Nesses dois exemplos várias técnicas foram conjugadas. Demonstramos que estamos de fato atento às partes (escuta ativa, valoração, etc). Mudamos o enfoque do problema para a solução; o enfoque agora é prospectivo. Estamos trabalhando os interesses ocultos (ser escutado e compreendido pelo outro), e não somente as posições. Estamos incentivando as partes a colaborarem com a solução de maneira ativa e apresentar ideias. Estamos empoderando as partes ao mostramos a elas que elas podem construir esse novo diálogo.

Várias técnicas aplicadas simultaneamente com esse pequeno "truque", que na verdade é uma ferramenta poderosa para estabelecer uma comunicação produtiva. Bastou deslocarmos os mediandos da posição de atribuidores de culpa para uma posição de responsabilidade.

Enquanto técnica, não há um momento "correto" para a aplicarmos. Como mediadores, devemos, em todo estágio da mediação, conduzir a uma boa comunicação, e essa mudança de perspectiva (justificação para responsabilidade) pode ser usada a todo momento. Enquanto mediadores devemos ser capazes de perceber esses entraves na comunicação. O uso adequado da paráfrase se mostra uma ferramenta ótima para uma boa recontextualização. Assim, nos momentos em que utilizarmos essa técnica, especificamente, termos muitas boas oportunidades de favorecermos a recontextualização do conflito.

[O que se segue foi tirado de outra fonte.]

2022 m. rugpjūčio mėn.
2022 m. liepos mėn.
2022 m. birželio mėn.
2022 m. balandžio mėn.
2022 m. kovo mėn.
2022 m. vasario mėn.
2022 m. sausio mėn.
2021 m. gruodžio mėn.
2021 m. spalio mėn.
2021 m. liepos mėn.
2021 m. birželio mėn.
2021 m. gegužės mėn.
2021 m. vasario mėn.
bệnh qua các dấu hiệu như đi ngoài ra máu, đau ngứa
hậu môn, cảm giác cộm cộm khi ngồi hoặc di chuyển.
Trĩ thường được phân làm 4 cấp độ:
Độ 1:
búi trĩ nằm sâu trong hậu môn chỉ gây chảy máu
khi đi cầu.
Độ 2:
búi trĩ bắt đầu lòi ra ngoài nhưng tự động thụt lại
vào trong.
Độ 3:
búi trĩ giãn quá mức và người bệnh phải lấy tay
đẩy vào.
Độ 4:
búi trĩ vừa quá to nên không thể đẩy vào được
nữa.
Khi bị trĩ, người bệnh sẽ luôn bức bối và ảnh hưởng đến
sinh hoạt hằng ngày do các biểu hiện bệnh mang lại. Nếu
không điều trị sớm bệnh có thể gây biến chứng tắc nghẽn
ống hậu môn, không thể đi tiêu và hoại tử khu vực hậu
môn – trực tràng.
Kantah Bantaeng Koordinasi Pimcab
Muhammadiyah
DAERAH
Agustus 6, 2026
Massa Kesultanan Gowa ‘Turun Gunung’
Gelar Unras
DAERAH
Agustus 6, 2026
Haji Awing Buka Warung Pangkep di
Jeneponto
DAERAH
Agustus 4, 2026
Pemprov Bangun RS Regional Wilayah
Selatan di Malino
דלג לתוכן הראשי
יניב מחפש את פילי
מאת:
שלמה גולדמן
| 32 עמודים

Então segue uma sugestão minha: nas próximas sessões, procurem ficar atentos às declarações dos mediandos que os coloquem em posição defensiva, atribuindo culpa ao outro. Identificar esses momentos é o primeiro passo. Experimentem, então, com toda a naturalidade da conversação, ajudá-los a reconstruir suas declarações, indagando-as sobre possíveis soluções.

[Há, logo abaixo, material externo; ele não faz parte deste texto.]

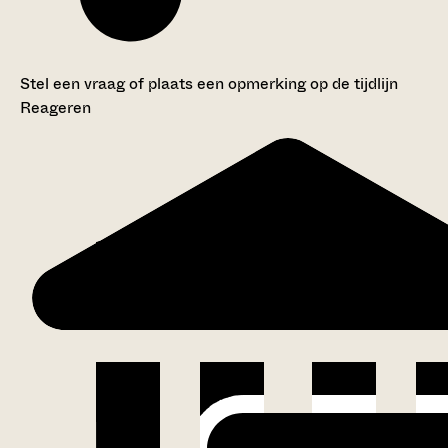
Stel een vraag of plaats een opmerking op de tijdlijn
Reageren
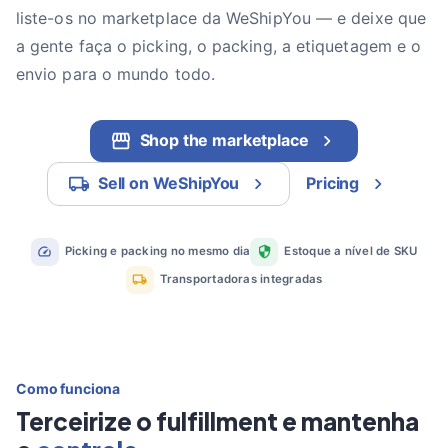
liste-os no marketplace da WeShipYou — e deixe que
a gente faça o picking, o packing, a etiquetagem e o
envio para o mundo todo.
Shop the marketplace
Sell on WeShipYou
Pricing
Picking e packing no mesmo dia
Estoque a nível de SKU
Transportadoras integradas
Como funciona
Terceirize o fulfillment e mantenha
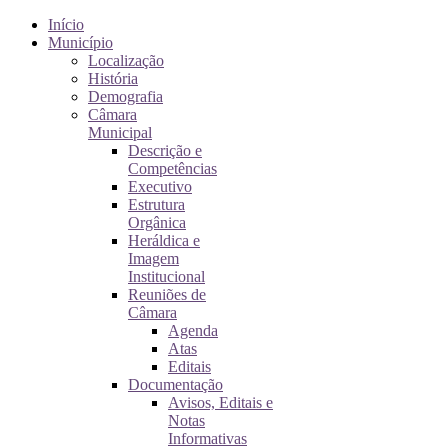
Início
Município
Localização
História
Demografia
Câmara
Municipal
Descrição e
Competências
Executivo
Estrutura
Orgânica
Heráldica e
Imagem
Institucional
Reuniões de
Câmara
Agenda
Atas
Editais
Documentação
Avisos, Editais e
Notas
Informativas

Um breve exemplo hipotético: uma parte, em uma sessão privada, faz a seguinte declaração: "Ela nunca me escuta, parece que tudo que falo entra por um ouvido e sai pelo outro..." Mediador: "Você gostaria de ela lhe escutasse melhor, certo? Há algo que você entenda que possa fazer para lhe ela lhe escute melhor, da maneira que você quer ser ouvido?"

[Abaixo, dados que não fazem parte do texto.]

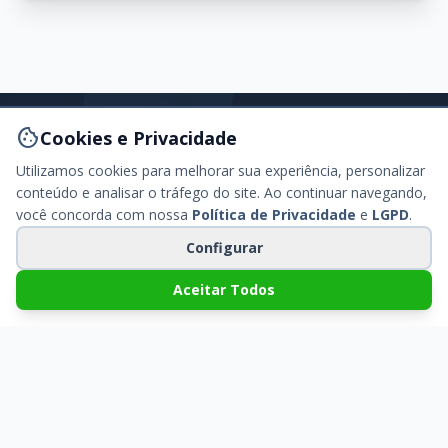
cookie
Cookies e Privacidade
Utilizamos cookies para melhorar sua experiência, personalizar
conteúdo e analisar o tráfego do site. Ao continuar navegando,
você concorda com nossa
Política de Privacidade
e
LGPD
.
Configurar
Aceitar Todos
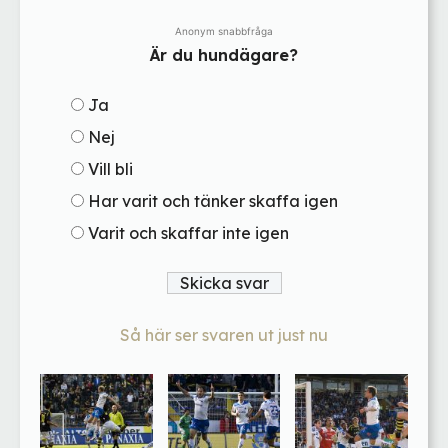
Anonym snabbfråga
Är du hundägare?
Ja
Nej
Vill bli
Har varit och tänker skaffa igen
Varit och skaffar inte igen
Så här ser svaren ut just nu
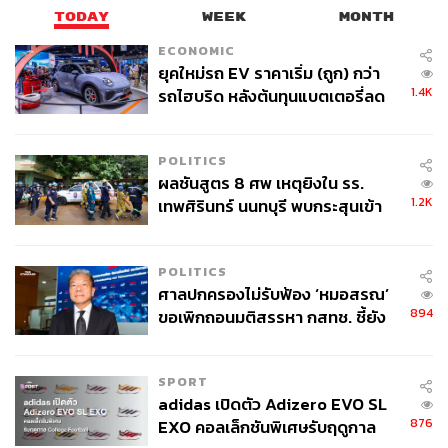
TODAY
WEEK
MONTH
ECONOMIC
ยุคใหม่รถ EV ราคาเริ่ม (ถูก) กว่า
1.4K
รถไฮบริด หลังต้นทุนแบตเตอรี่ลด
ลง - จีนแห่บุกตลาดเกิดใหม่
POLITICS
ผลชันสูตร 8 ศพ เหตุยิงใน รร.
1.2K
เทพศิรินทร์ นนทบุรี พบกระสุนเข้า
จุดสำคัญ ‘ศีรษะ-หน้าอก’ ครูถูกยิง
4 นัด จากระยะไกล
POLITICS
ศาลปกครองไม่รับฟ้อง ‘หมอสรณ’
894
ขอเพิกถอนมติสรรหา กสทช. ชี้ยัง
ไม่ใช่ผู้เดือดร้อนเสียหาย
SPORT
adidas เปิดตัว Adizero EVO SL
876
EXO คอลเล็กชันพิเศษรับฤดูกาล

Quadro inicial: "Ela não me escuta" (atribuição de culpa);
Novo quadro favorecido pela técnica: "O que posso fazer para ela me compreender melhor" (assunção de responsabilidade).

Neste exemplo específico utilizamos a paráfrase, buscando identificar uma necessidade na declaração inicial da pessoa, colocando essa necessidade em foco. Na sequência aplicou-se uma pergunta aberta reflexiva, ajudando a parte a pensar em estratégias e ações.

Muito além da técnica, responsabilizar-se na busca por soluções - ao invés de meramente culpar o outro - é uma postura nobre, ética e eficiente.

Em termos mais práticos, obtemos melhores resultados quando assumimos uma postura de buscar soluções. Seja no ambiente familiar, escolar, no trabalho, etc.

Indo um pouco além, na teoria da negociação por princípios, um dos entraves à criação de ideias que gerem ganho mútuo é a pressuposição de que "resolver o problema do outro é problema do outro". O bom negociador sabe que, não somente deve agir ativamente na busca de soluções para seus interesses, como sabe que é eficaz satisfazer o interesse do outro como forma de atingir o próprio interesse.  Aqui podemos levar ainda mais adiante a ideia de responsabilização, uma vez que ao nos buscarmos também soluções que atendam ao outro, aumentamos o ganho mútuo do sistema. Esse tópico em específico pede um estudo mais aprofundado. Recomendo fortemente a leitura da obra Como Chegar Ao Sim, de Roger Fisher, William Uri.